A new empirical study of a nationwide sample of bankruptcy cases by Jason Iuliano, a Harvard Law School graduate and Princeton political science PhD student, shows that in 40 percent of cases where a student loan debtor sought forgiveness of their loans as part of a bankruptcy case, the judge granted at least some relief. But here’s the kicker: In 2007, the year Iuliano studied, only 0.1 percent of all student debtors who filed for bankruptcy asked the judge to consider writing off all or part of their student loans. “Ultimately, it seems that bankruptcy filers’ lack of accurate knowledge of the system is the main problem,” wrote Iuliano.
Why did self-proclaimed borrowers’ advocates like me perpetrate such an inaccuracy? Well, in normal bankruptcy proceedings, student loans are nondischargeable. In the 2005 Bankruptcy Abuse Prevention and Consumer Protection Act, Congress stated student-loan borrowers would be required to file an “adversary proceeding”—a type of lawsuit within a bankruptcy case—to prove “undue hardship” in order to get their loans forgiven.
People who fall behind on their student loans are often hit with punitively high interest rates and penalties that can equal several times the original amount borrowed. The federal government has unusual power to recover its money, for example, by seizing tax returns or disaster relief payments.
Without bankruptcy as a recourse, some desperate student loan borrowers with insurmountable debts are forced to go underground, living without credit of any kind.

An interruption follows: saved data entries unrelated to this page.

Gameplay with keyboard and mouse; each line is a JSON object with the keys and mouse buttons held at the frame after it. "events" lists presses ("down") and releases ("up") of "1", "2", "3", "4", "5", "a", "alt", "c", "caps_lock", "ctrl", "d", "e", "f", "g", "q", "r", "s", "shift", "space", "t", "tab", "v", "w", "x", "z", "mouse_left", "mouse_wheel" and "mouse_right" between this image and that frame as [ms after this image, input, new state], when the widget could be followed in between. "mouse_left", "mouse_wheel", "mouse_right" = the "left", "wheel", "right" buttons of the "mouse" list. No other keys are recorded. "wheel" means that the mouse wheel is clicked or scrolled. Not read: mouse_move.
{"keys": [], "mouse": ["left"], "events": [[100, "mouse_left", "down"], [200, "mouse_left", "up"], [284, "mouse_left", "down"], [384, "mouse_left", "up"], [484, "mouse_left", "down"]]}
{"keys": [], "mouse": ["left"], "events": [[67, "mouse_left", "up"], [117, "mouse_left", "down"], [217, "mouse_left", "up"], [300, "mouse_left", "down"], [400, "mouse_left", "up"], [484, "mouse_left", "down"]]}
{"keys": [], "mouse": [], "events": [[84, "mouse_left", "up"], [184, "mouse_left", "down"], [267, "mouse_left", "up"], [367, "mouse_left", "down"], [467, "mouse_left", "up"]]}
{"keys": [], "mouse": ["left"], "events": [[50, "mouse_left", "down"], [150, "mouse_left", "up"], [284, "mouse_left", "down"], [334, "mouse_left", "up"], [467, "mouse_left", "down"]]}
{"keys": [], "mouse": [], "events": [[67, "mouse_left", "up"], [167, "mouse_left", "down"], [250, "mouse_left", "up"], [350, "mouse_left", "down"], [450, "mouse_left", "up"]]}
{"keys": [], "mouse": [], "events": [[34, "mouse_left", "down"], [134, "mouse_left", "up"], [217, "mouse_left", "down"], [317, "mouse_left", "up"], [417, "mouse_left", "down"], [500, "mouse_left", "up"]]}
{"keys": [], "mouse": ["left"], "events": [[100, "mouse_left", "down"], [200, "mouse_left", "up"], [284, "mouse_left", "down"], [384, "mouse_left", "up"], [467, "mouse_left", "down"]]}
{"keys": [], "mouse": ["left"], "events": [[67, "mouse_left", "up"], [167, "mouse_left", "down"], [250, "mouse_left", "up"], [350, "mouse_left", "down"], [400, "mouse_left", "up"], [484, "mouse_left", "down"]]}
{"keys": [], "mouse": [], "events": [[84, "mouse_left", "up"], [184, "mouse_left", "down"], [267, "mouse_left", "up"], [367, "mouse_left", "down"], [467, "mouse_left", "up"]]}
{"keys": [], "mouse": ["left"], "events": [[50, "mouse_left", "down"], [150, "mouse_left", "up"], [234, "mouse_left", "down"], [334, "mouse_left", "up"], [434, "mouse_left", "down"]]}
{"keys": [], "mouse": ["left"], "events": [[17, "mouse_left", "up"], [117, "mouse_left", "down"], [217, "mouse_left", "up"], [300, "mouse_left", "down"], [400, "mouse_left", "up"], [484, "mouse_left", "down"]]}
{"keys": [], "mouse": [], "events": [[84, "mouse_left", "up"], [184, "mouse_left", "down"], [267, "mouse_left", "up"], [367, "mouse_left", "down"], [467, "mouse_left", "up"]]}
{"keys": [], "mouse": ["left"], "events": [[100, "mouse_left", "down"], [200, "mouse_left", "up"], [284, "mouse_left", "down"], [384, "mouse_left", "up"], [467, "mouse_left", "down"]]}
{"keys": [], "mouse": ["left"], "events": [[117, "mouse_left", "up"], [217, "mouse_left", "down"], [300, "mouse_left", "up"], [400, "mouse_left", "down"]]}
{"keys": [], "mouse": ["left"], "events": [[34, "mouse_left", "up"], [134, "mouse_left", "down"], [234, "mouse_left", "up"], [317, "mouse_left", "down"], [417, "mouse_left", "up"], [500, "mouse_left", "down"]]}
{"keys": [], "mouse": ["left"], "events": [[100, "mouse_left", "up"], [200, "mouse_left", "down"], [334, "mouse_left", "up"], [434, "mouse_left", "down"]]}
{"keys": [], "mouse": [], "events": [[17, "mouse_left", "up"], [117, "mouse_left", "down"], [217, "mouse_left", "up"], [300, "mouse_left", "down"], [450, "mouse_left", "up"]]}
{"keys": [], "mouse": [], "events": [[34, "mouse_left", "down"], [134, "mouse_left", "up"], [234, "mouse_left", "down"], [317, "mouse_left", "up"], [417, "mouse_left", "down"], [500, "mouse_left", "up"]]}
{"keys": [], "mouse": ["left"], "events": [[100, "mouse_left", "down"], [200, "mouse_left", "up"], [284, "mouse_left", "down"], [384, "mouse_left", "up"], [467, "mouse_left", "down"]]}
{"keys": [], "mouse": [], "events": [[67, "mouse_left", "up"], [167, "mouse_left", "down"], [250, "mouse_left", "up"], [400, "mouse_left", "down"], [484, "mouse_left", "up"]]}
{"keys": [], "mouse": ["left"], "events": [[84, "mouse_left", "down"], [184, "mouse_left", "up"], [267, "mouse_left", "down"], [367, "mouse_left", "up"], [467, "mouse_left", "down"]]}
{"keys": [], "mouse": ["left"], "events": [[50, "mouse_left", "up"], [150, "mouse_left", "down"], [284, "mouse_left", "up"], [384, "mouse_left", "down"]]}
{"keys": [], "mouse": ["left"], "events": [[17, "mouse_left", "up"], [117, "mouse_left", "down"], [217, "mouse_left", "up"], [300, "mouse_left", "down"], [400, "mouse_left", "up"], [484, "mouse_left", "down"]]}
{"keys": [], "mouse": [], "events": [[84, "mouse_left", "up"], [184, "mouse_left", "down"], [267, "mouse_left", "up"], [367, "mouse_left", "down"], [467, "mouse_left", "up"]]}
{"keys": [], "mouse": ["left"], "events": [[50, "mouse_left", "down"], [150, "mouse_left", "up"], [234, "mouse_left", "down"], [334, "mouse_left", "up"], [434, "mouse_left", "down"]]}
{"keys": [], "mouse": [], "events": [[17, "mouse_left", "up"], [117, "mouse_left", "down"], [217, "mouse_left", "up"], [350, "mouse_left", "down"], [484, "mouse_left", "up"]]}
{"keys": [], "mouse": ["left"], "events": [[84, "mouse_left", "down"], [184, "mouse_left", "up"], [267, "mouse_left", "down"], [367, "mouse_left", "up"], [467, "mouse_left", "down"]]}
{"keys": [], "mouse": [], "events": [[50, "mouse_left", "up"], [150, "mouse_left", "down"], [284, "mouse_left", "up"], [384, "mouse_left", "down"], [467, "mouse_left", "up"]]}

Congress did not define undue hardship, so nobody really knew what it meant or how hard a standard it was to meet. But over the past decade the courts have set a widely accepted standard. “Undue hardship” requires people to prove 1) The debtor cannot maintain a minimal standard of living for herself and her dependents if forced to repay;
(2) that there are good reasons to believe this situation will continue for a good part of the repayment period (i.e. this is not a case of a medical student in residency who is going to be earning a $180,000 salary within two years) and (3) that the debtor has made good faith efforts to repay the loans so far.
Iuliano found that judges applied this test in a reasonable way. The 40 percent of people who managed to have some or part of their loans forgiven were less likely to be employed, more likely to have a medical hardship, and had lower annual incomes the year before they filed for bankruptcy, than the sixty percent who failed.
In other words, they were like this anonymous poster on a site featuring personal testimony from many student loan borrowers went up as part of the Occupy protests in the fall of 2011.
“I have an ER bill I can’t pay, an untreated skin condition I can’t see anyone about, wisdom teeth coming in sideways I can’t get corrected, and asthma I treat with coffee to save the inhaler for emergencies,” wrote a young computer programmer with $60,000 in student loan debt. “I live on unemployment in two spare bedrooms in my mother’s double-wide.
I’ve gone bankrupt to escape credit cards, but student loans are for life.”
Anonymous, if you are reading this, that’s not true. You may be able to catch a break after all. Iuliano’s paper deserves to be much more widely reported—the only mainstream news outlet to pick up the story is the Huffington Post. The Consumer Financial Protection Agency, which has taken steps to advocate for student debtors, should publish a guide to pursuing student loan discharge with an adversary proceeding. It costs much less than filing for bankruptcy, and you don’t even need a lawyer—Iuliano found no statistically significant difference in outcomes between debtors with and without attorneys.
A leap in student-loan forgiveness rates would offer rescue to the most vulnerable borrowers and help the administration in the eyes of those who support the Occupy movement. It would also, less obviously, be a good thing for the student-loan finance system as a whole. Bankruptcy laws help rationalize the market for credit. Knowing that borrowers have protection will ensure that lenders take seriously the risks that they are assuming, which could help stem the tide of growing loans.